▶ **REQUIREMENT**: Copy every line of the entries that includes the word "height".

▶ **MATERIALS PROVIDED**:
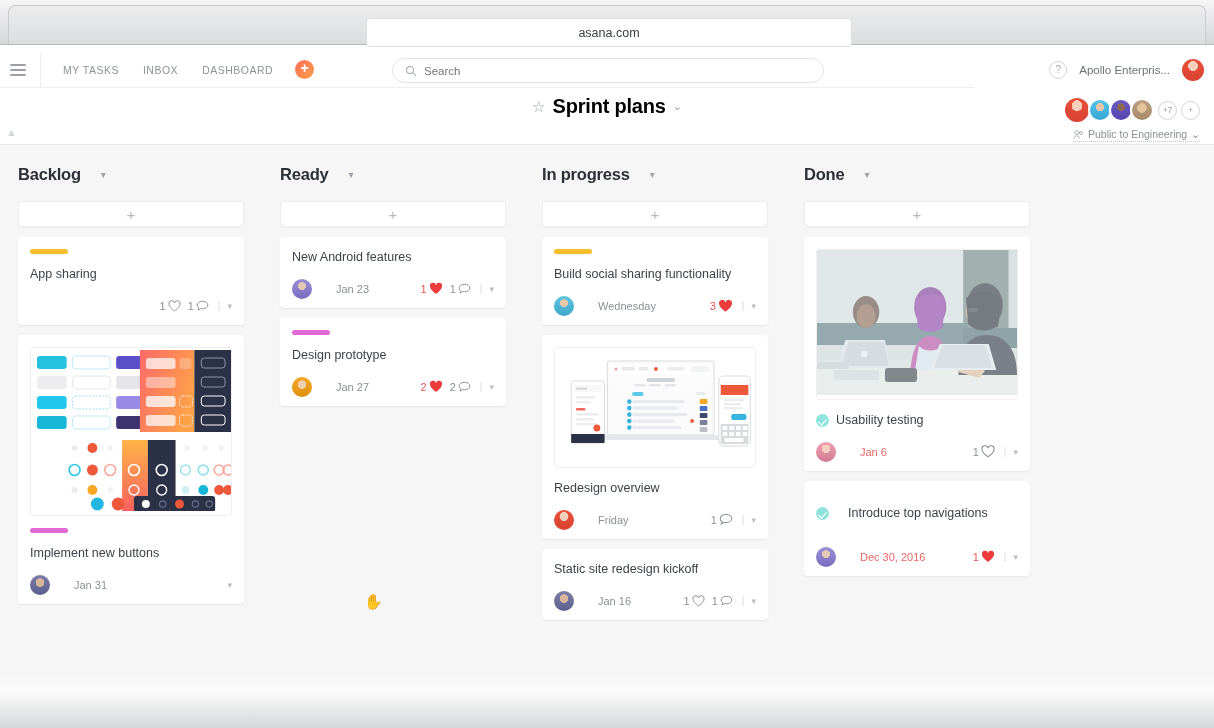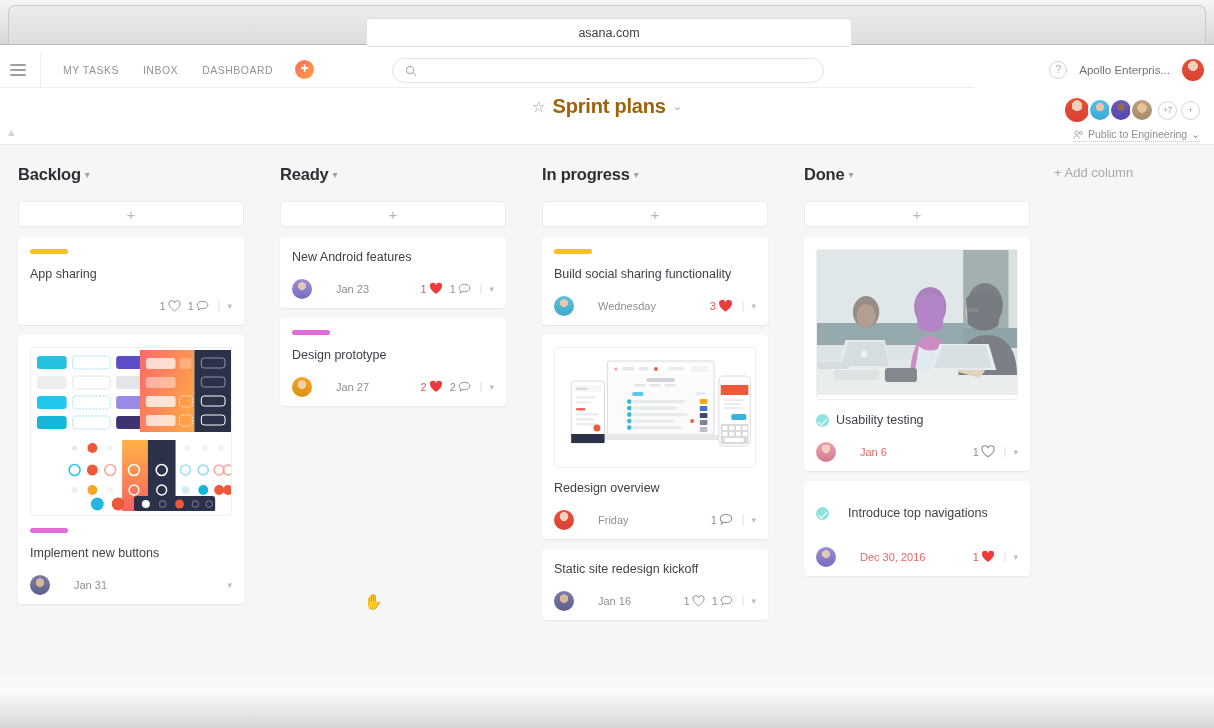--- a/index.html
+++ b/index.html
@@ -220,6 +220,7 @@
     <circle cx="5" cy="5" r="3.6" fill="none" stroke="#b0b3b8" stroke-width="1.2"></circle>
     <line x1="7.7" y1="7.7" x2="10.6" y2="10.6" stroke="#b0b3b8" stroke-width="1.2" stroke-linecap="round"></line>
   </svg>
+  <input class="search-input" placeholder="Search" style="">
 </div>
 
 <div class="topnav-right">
--
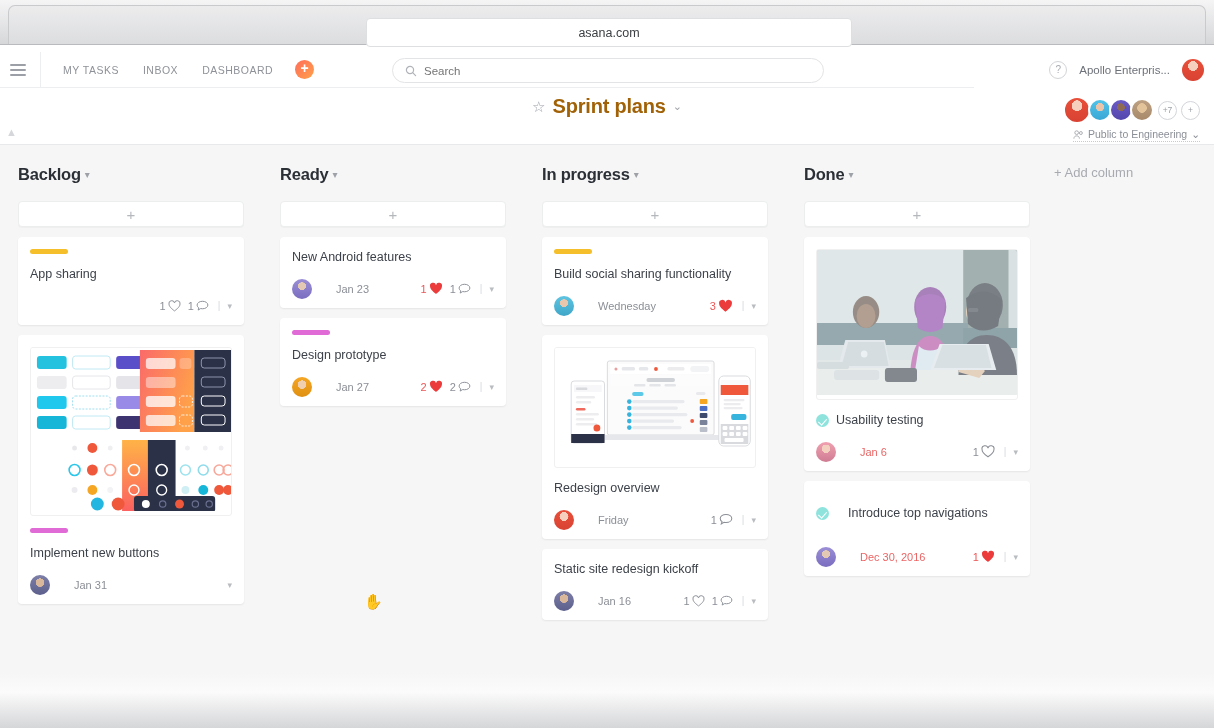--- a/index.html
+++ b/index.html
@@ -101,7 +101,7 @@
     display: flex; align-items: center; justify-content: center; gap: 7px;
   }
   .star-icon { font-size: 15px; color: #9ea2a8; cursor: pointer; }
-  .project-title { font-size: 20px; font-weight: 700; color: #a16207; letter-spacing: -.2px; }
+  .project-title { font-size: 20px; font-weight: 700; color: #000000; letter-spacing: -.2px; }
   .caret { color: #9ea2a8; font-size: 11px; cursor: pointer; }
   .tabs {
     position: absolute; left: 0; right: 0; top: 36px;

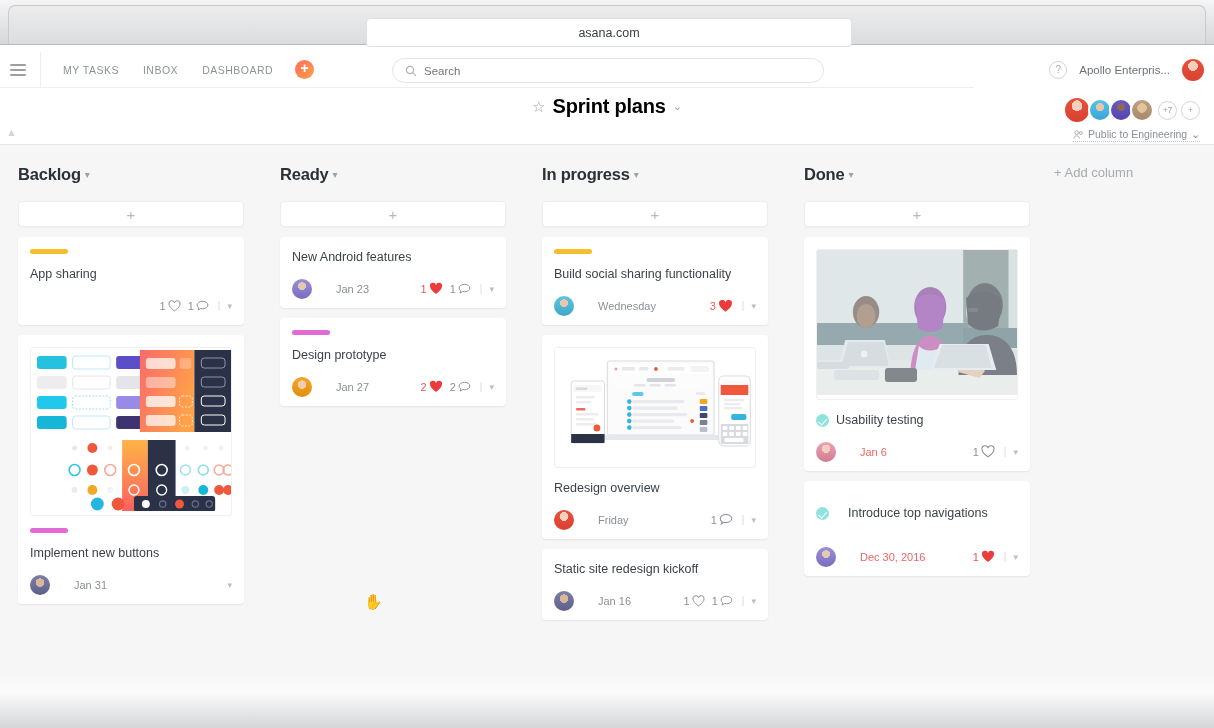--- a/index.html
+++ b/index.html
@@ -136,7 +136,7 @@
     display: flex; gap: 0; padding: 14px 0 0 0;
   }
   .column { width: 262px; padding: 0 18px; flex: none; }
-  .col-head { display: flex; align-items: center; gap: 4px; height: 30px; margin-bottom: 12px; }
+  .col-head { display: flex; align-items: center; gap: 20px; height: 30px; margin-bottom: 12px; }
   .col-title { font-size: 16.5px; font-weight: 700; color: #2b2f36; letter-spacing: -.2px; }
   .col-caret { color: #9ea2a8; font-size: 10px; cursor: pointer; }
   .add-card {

▶ **RESPONSE FOR THIS EXERCISE**:
-  .col-head { display: flex; align-items: center; gap: 4px; height: 30px; margin-bottom: 12px; }
+  .col-head { display: flex; align-items: center; gap: 20px; height: 30px; margin-bottom: 12px; }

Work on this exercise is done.